In 1937 Frank Lloyd Wright worked with the Metal Office Furniture Company (Steelcase) of Grand Rapids, Michigan, to design furniture for the S. C. Johnson Wax world headquarters in Racine, Wisconsin. The design and production of the office furniture was the result of a two-year partnership in which Wright created task-oriented furniture. Made of steel and formica, the Johnson Wax building furniture was a prototype for the modern workstation.
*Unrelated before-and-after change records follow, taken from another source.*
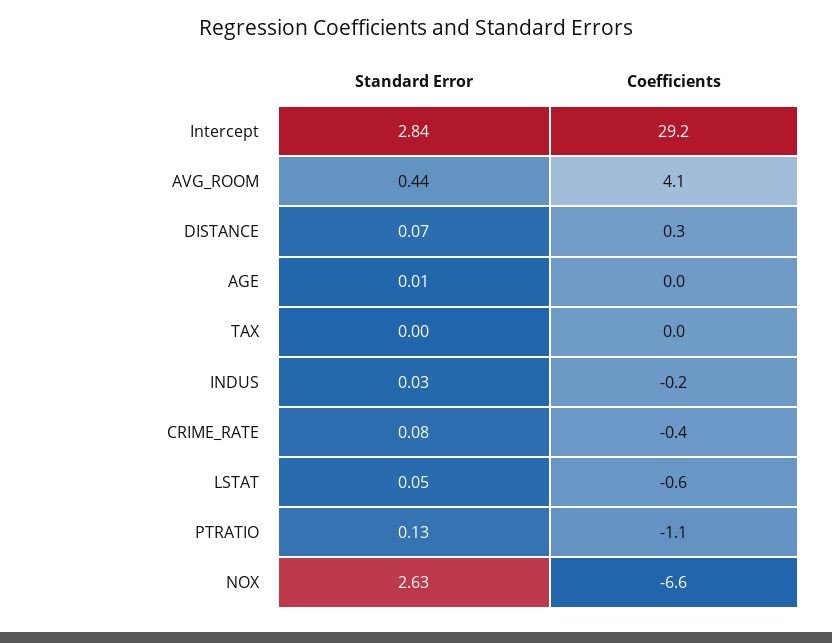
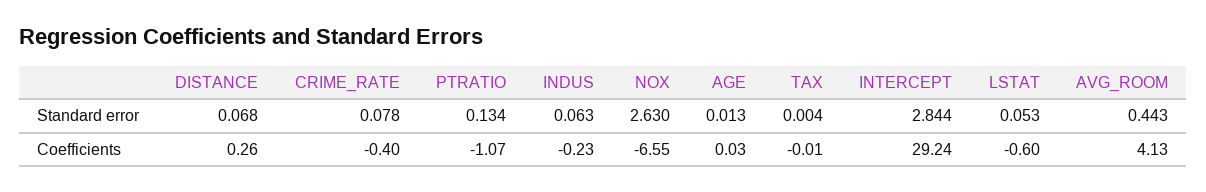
Standard Error, INDUS: 0.03 -> 0.063

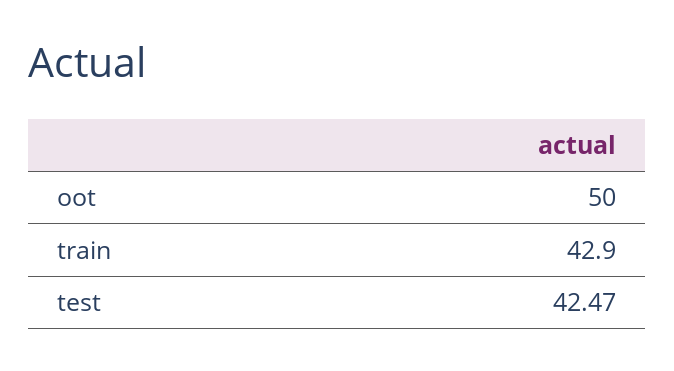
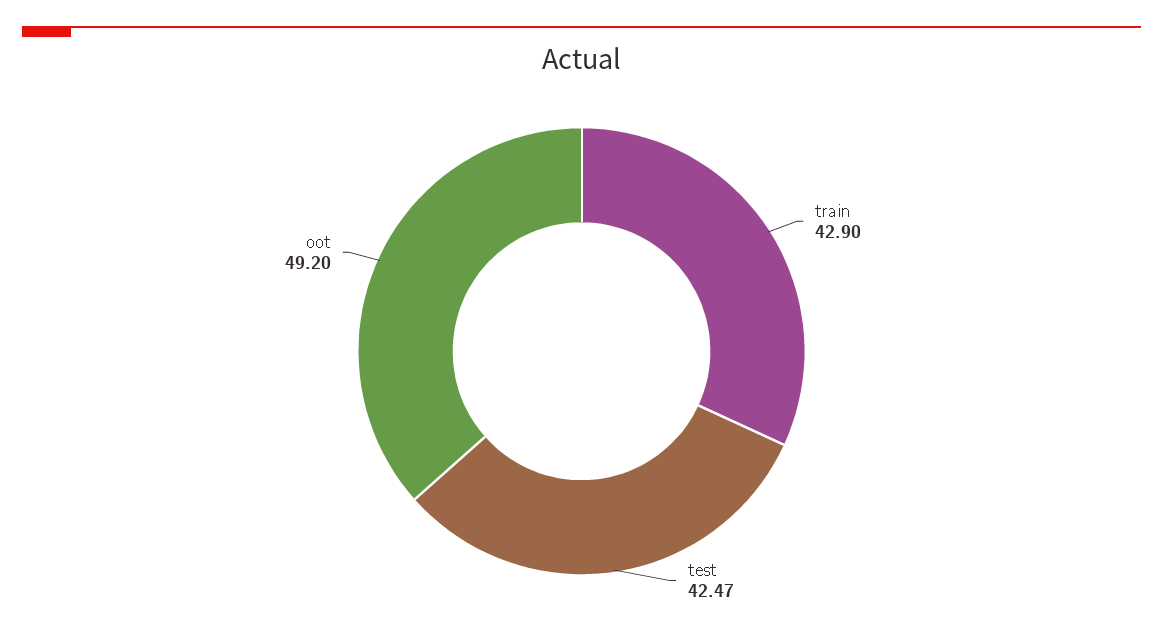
oot: 50 -> 49.2

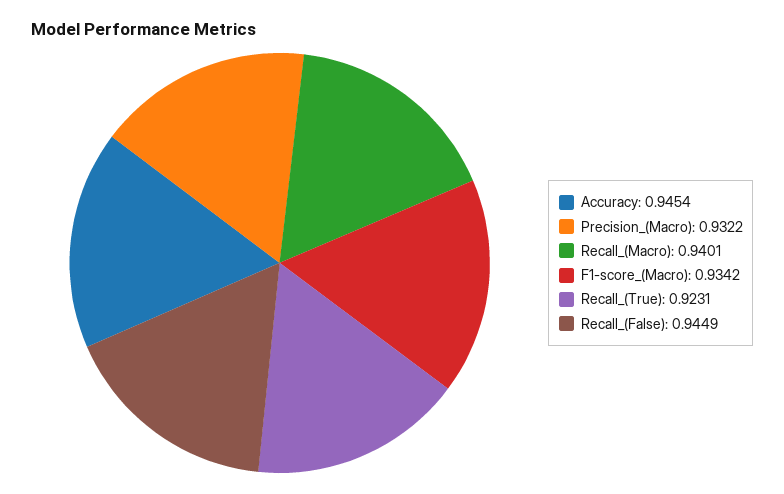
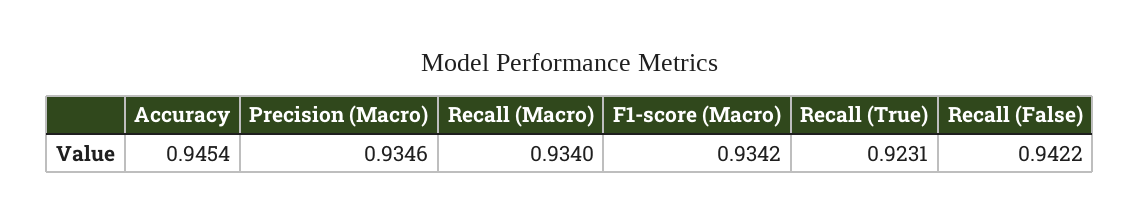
Precision_(Macro): 0.9322 -> 0.9346
Recall_(Macro): 0.9401 -> 0.934
Recall_(False): 0.9449 -> 0.9422

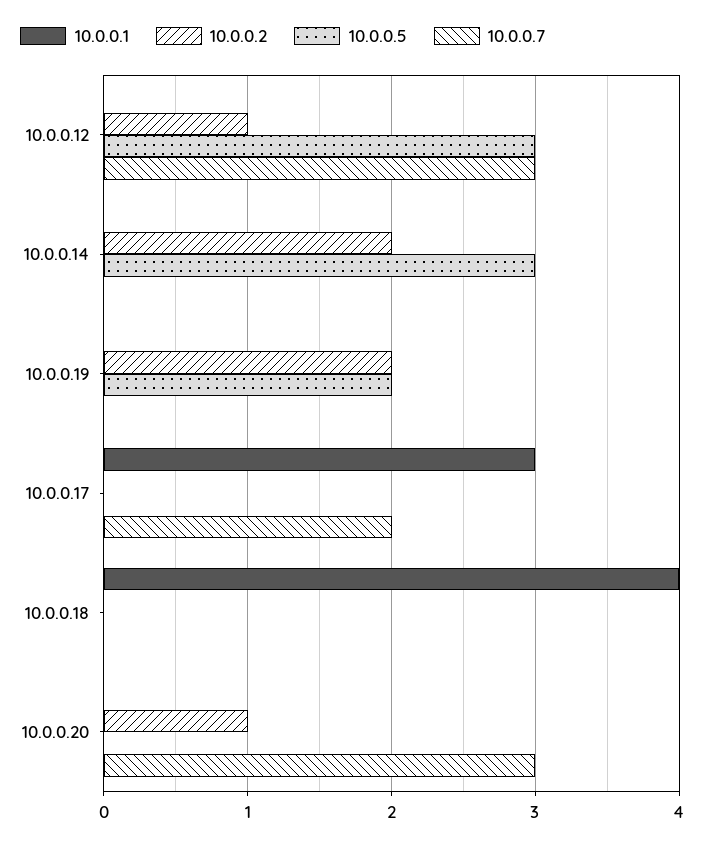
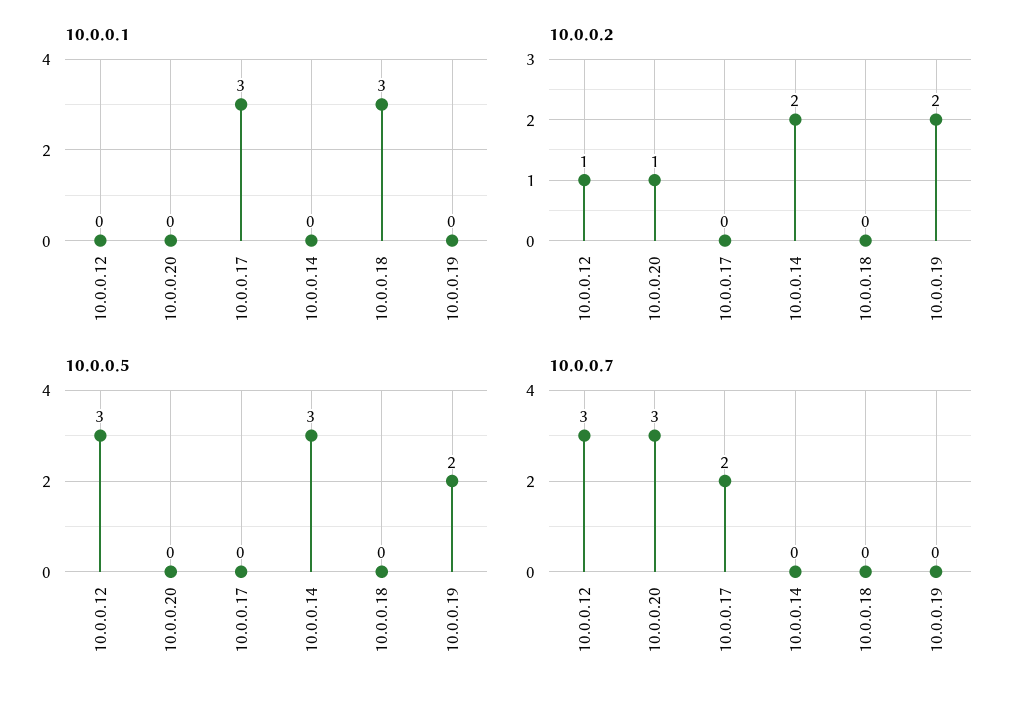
10.0.0.1, 10.0.0.18: 4 -> 3

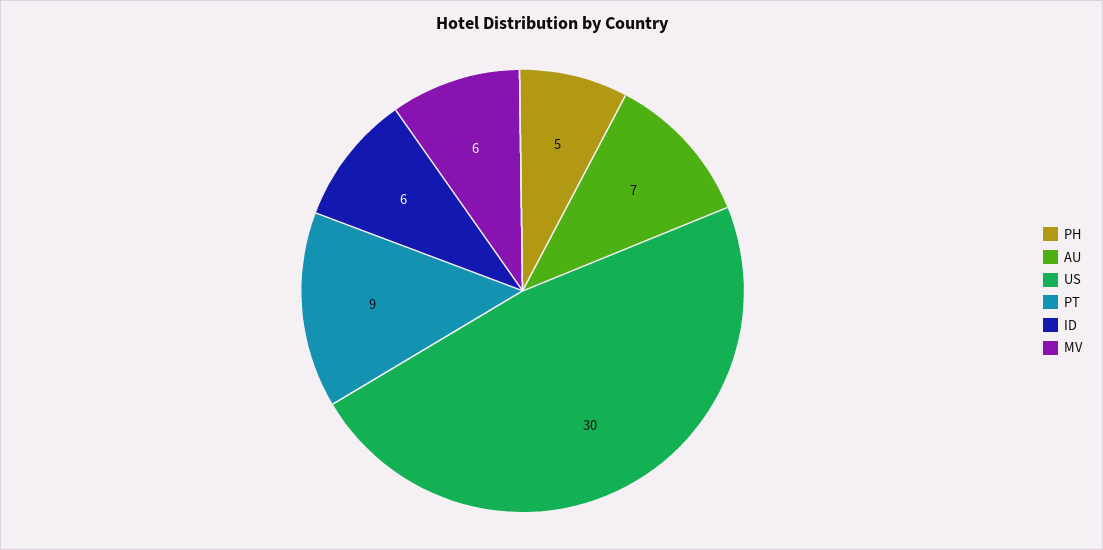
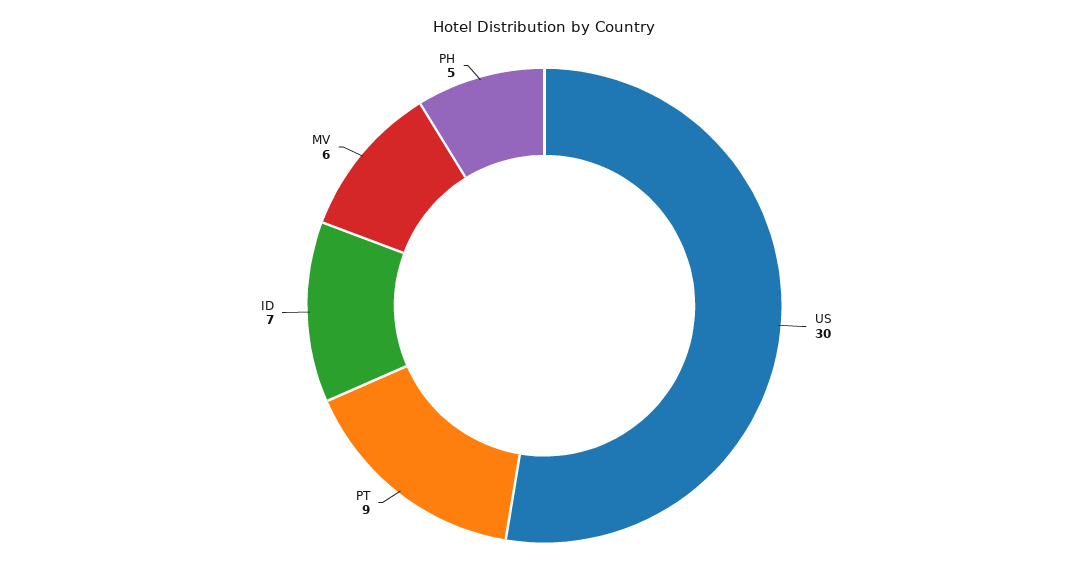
AU: 7 -> none
ID: 6 -> 7

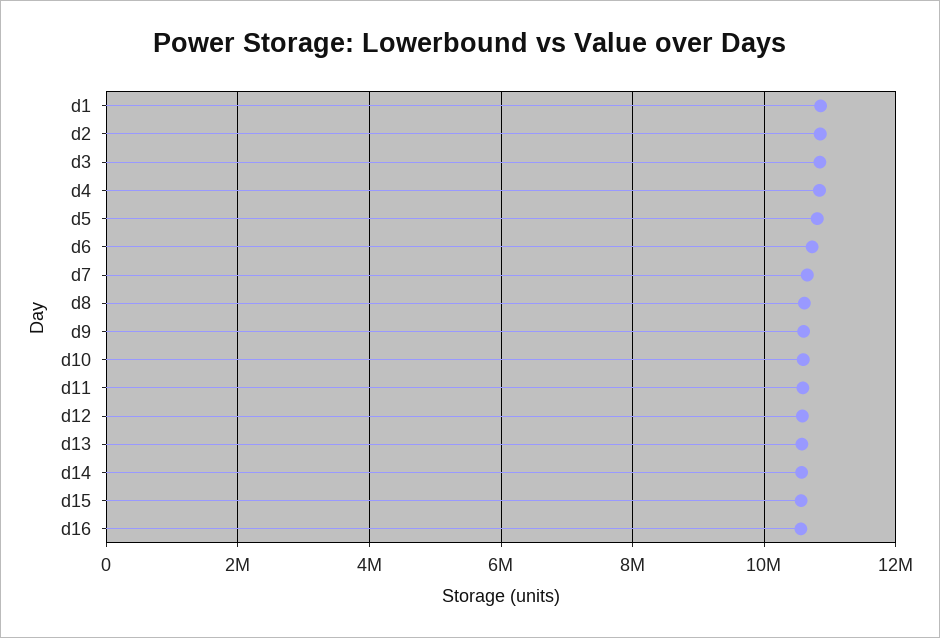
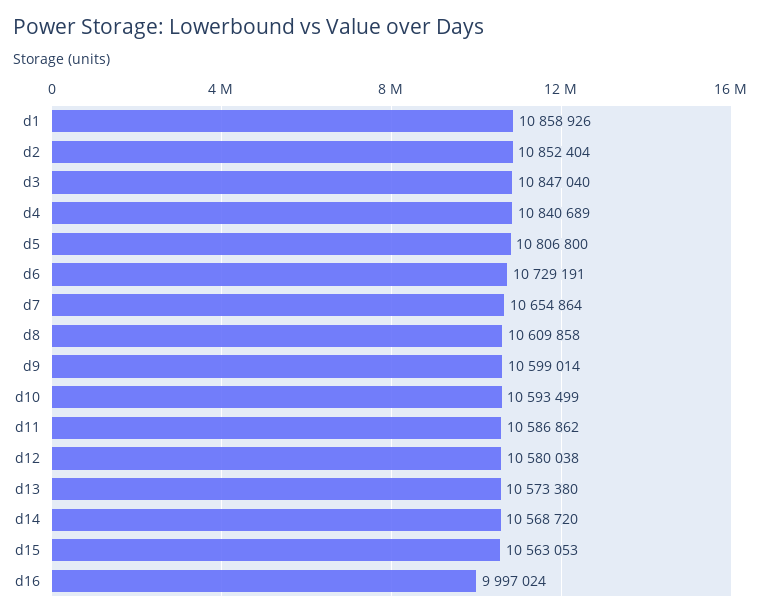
d16: 10600000 -> 9997024

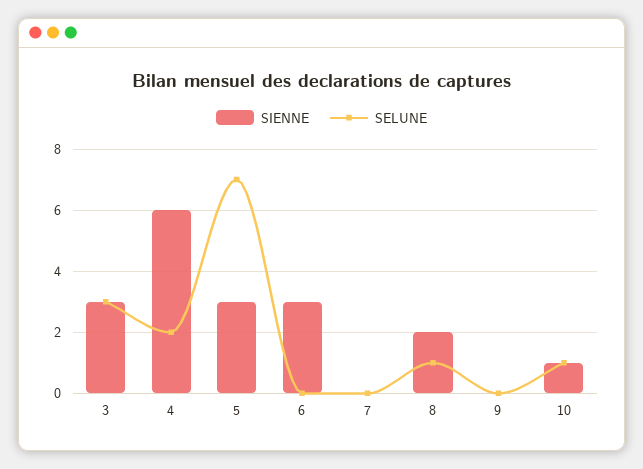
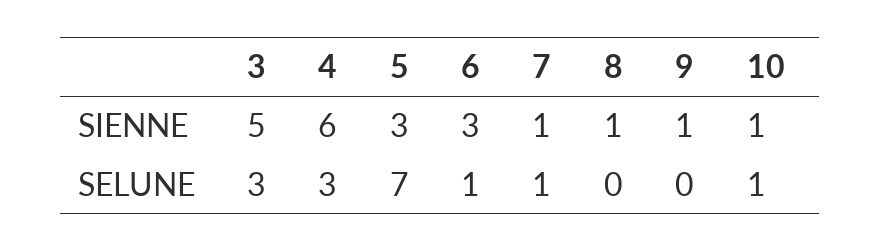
SIENNE, 3: 3 -> 5
SELUNE, 4: 2 -> 3
SELUNE, 6: 0 -> 1
SIENNE, 7: 0 -> 1
SELUNE, 7: 0 -> 1
SIENNE, 8: 2 -> 1
SELUNE, 8: 1 -> 0
SIENNE, 9: 0 -> 1

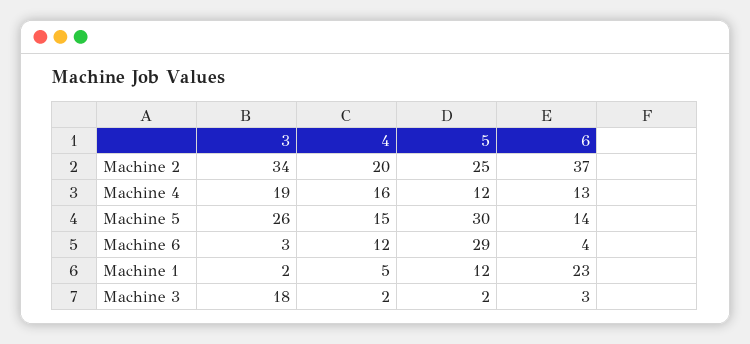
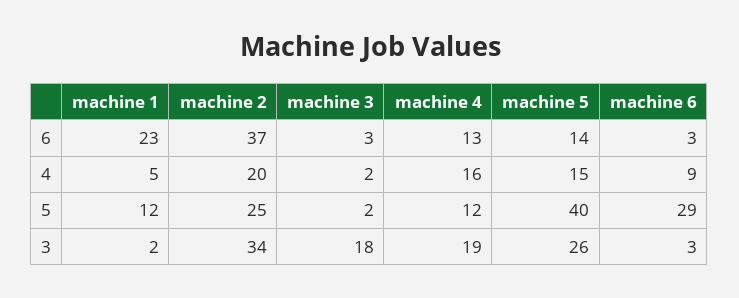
5, Machine 5: 30 -> 40
4, Machine 6: 12 -> 9
6, Machine 6: 4 -> 3

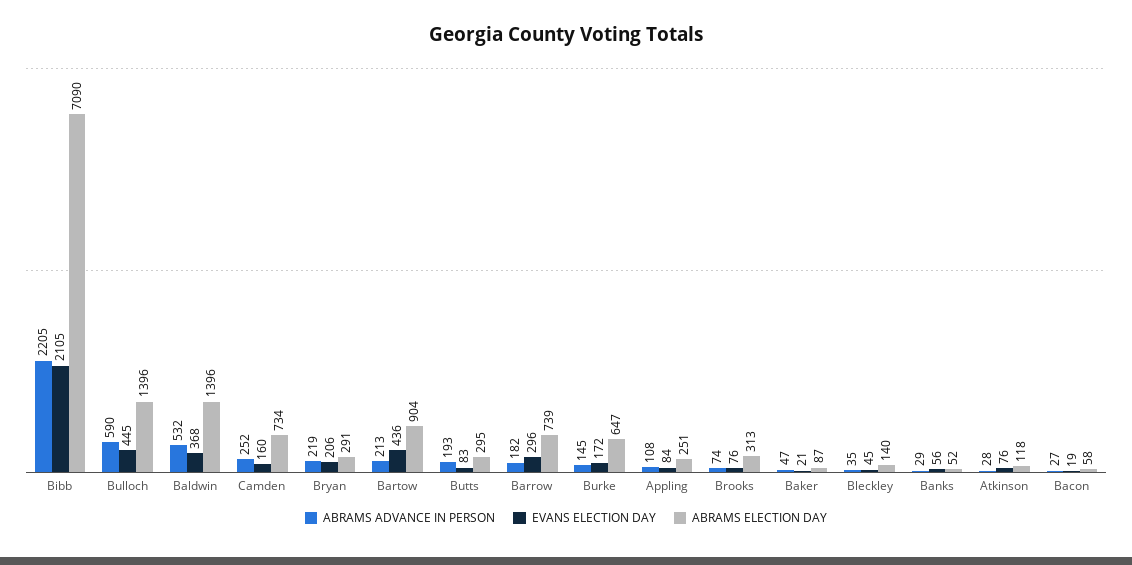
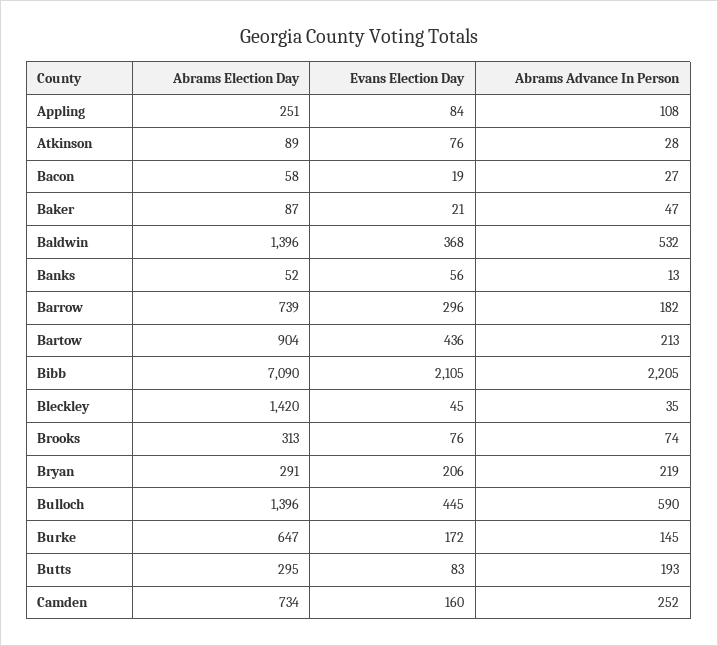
ABRAMS ELECTION DAY, Bleckley: 140 -> 1420
ABRAMS ADVANCE IN PERSON, Banks: 29 -> 13
ABRAMS ELECTION DAY, Atkinson: 118 -> 89

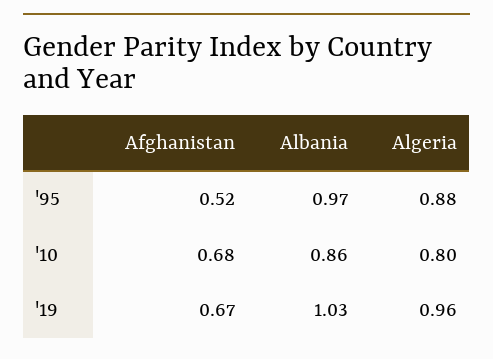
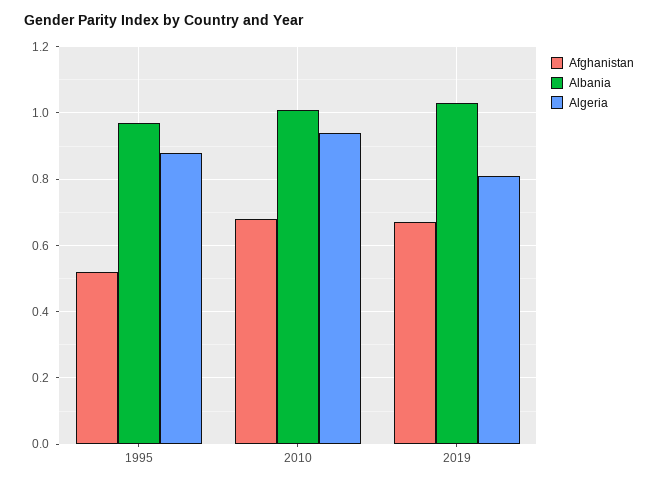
Albania, '10: 0.86 -> 1
Algeria, '10: 0.8 -> 0.95
Algeria, '19: 0.96 -> 0.8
Frank Lloyd Wright was an inspiration to Michigan architects and designers. Emil Lorch, who created the architecture program at the University of Michigan in 1907, had worked at the Art Institute of Chicago when Wright's Prairie style was revolutionizing American architecture. Lorch promoted the architecture education concept of Pure Design through lectures at the Chicago Architecture Club, which inspired Wright. Lorch and Wright were acquaintances in Chicago; Lorch married the sister of architect George Elmslie, who had worked with Wright in Louis Sullivan's Office. Over the years, Wright corresponded and met with Lorch and often lectured at the University Michigan. Throughout his career, George Nelson, design director of the Herman Miller Furniture Company, was a friend and confidant of Wright. In 1932 Wright established the Taliesin Fellowship in Spring Green, Wisconsin, to train architects in the organic style. Among the first Taliesin apprentices was Alden B. Dow of Midland, Michigan. Though he only spent a short time at Taliesin, Dow translated Wright's principles into his own representation of the organic style. Dow designed residences, churches, libraries, hospital buildings and more in Midland as well as buildings throughout Michigan and the United States. He was named Architect Laureate by the state of Michigan in 1983.